# Work request:
Starting at the line that holds "[197,113,206,123] 1 -> [223,138,240,151] 01" and stopping at the line that holds "(80, 68) none", restate the records below word for word, with both of those lines included.

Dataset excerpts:
"""

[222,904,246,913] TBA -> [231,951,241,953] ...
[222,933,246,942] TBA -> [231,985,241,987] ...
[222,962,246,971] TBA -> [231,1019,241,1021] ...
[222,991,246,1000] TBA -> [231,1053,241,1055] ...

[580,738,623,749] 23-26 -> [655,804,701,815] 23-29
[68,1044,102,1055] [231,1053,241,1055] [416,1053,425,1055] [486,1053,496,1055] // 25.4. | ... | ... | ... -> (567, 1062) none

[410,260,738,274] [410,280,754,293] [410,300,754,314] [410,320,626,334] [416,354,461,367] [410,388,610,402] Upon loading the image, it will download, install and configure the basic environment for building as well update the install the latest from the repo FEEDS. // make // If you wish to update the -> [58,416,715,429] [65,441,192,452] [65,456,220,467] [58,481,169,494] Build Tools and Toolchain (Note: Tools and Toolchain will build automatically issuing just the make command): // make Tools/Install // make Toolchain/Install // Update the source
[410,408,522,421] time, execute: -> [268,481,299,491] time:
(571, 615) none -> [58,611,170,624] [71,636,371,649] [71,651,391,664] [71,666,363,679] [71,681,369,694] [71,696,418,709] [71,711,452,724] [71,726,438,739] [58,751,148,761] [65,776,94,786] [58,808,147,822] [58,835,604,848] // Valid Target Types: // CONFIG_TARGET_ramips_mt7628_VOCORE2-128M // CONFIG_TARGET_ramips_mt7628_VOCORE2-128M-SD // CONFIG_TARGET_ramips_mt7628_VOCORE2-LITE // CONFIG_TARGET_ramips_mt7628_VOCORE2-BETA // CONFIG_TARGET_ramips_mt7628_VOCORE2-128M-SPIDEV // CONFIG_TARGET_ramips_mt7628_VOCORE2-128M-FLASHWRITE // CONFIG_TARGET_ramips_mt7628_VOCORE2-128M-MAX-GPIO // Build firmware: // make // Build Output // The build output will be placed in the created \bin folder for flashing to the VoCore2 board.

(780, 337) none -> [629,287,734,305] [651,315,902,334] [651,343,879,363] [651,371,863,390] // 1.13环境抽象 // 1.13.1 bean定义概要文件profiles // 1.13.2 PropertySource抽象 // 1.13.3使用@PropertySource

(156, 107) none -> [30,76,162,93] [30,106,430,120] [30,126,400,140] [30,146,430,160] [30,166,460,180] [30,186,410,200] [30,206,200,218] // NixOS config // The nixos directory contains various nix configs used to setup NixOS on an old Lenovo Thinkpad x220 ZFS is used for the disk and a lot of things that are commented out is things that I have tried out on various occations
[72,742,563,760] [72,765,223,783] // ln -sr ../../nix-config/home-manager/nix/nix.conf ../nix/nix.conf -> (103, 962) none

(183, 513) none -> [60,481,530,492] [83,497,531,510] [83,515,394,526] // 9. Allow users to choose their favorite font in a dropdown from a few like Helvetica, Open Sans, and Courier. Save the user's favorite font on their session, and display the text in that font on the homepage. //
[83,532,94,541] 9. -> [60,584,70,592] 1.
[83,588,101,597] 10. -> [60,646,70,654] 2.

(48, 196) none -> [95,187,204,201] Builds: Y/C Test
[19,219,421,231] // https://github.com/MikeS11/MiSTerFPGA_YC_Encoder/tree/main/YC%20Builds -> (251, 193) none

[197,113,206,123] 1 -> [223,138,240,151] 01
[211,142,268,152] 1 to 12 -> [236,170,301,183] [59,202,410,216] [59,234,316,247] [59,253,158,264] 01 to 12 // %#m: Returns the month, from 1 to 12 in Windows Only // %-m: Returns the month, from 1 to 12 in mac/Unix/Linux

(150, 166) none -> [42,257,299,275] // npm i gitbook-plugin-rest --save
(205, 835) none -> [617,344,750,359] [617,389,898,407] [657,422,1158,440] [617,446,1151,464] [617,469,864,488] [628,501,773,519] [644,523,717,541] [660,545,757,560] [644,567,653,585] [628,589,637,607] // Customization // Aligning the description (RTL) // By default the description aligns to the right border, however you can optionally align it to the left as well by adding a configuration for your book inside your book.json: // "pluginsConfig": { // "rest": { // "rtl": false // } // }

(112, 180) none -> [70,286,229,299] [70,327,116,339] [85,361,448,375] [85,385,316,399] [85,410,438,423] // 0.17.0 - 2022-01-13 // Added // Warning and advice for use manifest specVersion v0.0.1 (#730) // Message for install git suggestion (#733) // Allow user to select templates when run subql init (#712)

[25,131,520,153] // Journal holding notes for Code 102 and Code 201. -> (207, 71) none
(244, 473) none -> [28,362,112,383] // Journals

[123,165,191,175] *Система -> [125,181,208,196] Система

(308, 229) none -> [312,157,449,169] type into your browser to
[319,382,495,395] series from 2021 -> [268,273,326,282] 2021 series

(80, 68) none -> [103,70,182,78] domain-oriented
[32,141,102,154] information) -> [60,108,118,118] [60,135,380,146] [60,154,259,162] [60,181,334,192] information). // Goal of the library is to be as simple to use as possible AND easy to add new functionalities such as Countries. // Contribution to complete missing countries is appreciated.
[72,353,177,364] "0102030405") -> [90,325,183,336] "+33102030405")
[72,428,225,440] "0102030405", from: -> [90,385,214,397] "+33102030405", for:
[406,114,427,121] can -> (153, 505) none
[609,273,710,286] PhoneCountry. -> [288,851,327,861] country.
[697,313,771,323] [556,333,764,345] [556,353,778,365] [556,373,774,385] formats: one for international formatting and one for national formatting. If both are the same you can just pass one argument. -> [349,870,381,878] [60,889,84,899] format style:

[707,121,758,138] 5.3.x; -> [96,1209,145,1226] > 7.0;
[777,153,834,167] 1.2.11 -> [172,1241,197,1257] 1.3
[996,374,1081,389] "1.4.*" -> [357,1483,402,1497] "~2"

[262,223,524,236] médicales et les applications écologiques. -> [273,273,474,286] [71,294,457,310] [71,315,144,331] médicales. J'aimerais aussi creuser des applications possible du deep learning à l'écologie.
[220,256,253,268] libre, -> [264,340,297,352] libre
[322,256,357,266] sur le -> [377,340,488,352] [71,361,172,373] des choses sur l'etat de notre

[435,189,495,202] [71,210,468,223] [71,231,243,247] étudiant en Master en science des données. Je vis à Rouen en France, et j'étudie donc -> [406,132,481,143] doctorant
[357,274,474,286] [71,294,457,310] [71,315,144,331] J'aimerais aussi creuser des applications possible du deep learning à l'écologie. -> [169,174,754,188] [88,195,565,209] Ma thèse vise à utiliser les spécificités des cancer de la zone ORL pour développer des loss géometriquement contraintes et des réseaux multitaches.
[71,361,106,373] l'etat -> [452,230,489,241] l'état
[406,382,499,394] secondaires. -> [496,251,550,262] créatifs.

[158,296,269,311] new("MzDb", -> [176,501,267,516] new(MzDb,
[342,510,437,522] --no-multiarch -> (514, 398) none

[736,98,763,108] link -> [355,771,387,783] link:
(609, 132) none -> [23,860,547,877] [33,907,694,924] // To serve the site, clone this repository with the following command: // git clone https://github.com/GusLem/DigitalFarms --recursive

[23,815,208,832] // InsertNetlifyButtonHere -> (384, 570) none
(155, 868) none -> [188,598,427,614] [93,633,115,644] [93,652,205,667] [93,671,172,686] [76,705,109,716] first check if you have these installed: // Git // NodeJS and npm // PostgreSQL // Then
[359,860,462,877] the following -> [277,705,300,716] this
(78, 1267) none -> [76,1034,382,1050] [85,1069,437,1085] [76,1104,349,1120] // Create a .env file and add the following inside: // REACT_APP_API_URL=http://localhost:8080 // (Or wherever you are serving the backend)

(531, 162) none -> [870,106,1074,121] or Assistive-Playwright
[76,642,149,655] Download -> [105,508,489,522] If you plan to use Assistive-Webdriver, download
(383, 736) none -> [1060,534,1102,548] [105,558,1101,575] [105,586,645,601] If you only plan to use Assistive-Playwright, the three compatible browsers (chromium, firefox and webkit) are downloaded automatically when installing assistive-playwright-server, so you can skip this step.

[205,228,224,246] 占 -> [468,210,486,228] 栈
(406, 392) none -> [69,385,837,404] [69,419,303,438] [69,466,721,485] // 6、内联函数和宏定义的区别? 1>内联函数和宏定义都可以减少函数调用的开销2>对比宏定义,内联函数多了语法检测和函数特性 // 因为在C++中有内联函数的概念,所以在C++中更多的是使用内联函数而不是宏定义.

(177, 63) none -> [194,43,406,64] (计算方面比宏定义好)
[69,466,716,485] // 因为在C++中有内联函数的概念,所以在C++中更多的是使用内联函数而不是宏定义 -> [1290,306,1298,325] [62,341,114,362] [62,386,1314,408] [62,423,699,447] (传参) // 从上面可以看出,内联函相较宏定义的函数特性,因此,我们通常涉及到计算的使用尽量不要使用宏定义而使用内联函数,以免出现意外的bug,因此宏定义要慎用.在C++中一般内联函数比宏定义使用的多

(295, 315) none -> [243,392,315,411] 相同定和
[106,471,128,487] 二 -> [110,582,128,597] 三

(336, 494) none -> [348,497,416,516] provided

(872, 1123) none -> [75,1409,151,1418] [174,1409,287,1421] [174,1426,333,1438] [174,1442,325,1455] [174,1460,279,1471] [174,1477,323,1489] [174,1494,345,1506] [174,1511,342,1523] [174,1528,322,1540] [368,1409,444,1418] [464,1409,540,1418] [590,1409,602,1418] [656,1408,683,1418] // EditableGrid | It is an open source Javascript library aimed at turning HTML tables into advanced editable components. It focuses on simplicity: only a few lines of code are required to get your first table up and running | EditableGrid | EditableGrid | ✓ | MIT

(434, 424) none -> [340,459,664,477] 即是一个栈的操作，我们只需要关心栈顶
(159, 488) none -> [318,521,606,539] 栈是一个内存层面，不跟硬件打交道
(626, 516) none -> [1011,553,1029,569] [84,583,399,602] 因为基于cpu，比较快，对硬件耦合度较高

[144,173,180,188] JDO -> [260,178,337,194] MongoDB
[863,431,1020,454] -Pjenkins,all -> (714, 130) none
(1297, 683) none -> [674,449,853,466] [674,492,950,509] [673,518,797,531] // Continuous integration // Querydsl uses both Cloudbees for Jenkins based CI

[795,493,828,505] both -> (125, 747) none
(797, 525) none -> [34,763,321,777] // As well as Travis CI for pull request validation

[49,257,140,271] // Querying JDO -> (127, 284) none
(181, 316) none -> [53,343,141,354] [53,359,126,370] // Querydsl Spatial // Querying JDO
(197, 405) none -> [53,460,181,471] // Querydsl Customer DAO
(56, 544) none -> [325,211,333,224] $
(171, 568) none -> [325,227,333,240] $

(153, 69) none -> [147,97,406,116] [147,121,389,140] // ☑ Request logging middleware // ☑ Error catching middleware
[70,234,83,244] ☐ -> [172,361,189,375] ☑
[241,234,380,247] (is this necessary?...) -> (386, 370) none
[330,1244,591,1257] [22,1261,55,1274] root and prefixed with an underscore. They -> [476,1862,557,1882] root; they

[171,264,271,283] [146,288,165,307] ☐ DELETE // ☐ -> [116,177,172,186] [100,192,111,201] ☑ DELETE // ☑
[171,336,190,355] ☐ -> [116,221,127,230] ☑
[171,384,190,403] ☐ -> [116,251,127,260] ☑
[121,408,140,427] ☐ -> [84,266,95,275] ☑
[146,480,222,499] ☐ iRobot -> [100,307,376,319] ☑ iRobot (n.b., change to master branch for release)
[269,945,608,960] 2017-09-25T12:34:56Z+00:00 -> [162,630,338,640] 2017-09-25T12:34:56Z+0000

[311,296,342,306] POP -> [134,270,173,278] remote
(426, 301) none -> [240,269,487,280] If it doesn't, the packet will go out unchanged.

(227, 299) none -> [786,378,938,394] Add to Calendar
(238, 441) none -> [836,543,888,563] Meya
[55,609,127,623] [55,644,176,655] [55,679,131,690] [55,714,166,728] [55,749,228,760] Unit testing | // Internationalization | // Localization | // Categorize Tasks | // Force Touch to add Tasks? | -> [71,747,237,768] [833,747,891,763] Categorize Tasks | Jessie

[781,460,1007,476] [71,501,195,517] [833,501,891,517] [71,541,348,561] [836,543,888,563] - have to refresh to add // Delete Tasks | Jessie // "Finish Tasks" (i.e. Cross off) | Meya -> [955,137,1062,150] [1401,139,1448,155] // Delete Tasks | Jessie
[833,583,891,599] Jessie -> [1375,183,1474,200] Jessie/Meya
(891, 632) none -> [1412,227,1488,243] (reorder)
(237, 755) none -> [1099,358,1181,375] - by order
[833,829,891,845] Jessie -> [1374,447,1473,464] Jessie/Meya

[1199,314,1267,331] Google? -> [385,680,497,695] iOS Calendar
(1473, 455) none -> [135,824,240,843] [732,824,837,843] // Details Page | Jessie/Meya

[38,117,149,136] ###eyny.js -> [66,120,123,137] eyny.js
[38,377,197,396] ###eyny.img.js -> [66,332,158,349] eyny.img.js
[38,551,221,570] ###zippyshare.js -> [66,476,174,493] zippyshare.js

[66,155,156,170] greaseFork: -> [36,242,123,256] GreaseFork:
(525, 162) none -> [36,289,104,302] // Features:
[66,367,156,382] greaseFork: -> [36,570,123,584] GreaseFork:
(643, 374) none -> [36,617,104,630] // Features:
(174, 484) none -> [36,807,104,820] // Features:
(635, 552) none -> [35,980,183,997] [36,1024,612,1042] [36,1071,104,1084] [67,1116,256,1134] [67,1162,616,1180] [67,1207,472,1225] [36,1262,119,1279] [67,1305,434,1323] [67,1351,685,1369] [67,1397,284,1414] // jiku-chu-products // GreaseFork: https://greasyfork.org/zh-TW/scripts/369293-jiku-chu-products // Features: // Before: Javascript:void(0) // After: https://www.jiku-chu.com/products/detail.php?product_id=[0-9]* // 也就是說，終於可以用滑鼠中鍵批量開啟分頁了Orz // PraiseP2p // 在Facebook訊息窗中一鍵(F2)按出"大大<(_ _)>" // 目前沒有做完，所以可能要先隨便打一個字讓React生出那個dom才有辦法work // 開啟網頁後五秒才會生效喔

"""

# Solution:
[197,113,206,123] 1 -> [223,138,240,151] 01
[211,142,268,152] 1 to 12 -> [236,170,301,183] [59,202,410,216] [59,234,316,247] [59,253,158,264] 01 to 12 // %#m: Returns the month, from 1 to 12 in Windows Only // %-m: Returns the month, from 1 to 12 in mac/Unix/Linux

(150, 166) none -> [42,257,299,275] // npm i gitbook-plugin-rest --save
(205, 835) none -> [617,344,750,359] [617,389,898,407] [657,422,1158,440] [617,446,1151,464] [617,469,864,488] [628,501,773,519] [644,523,717,541] [660,545,757,560] [644,567,653,585] [628,589,637,607] // Customization // Aligning the description (RTL) // By default the description aligns to the right border, however you can optionally align it to the left as well by adding a configuration for your book inside your book.json: // "pluginsConfig": { // "rest": { // "rtl": false // } // }

(112, 180) none -> [70,286,229,299] [70,327,116,339] [85,361,448,375] [85,385,316,399] [85,410,438,423] // 0.17.0 - 2022-01-13 // Added // Warning and advice for use manifest specVersion v0.0.1 (#730) // Message for install git suggestion (#733) // Allow user to select templates when run subql init (#712)

[25,131,520,153] // Journal holding notes for Code 102 and Code 201. -> (207, 71) none
(244, 473) none -> [28,362,112,383] // Journals

[123,165,191,175] *Система -> [125,181,208,196] Система

(308, 229) none -> [312,157,449,169] type into your browser to
[319,382,495,395] series from 2021 -> [268,273,326,282] 2021 series

(80, 68) none -> [103,70,182,78] domain-oriented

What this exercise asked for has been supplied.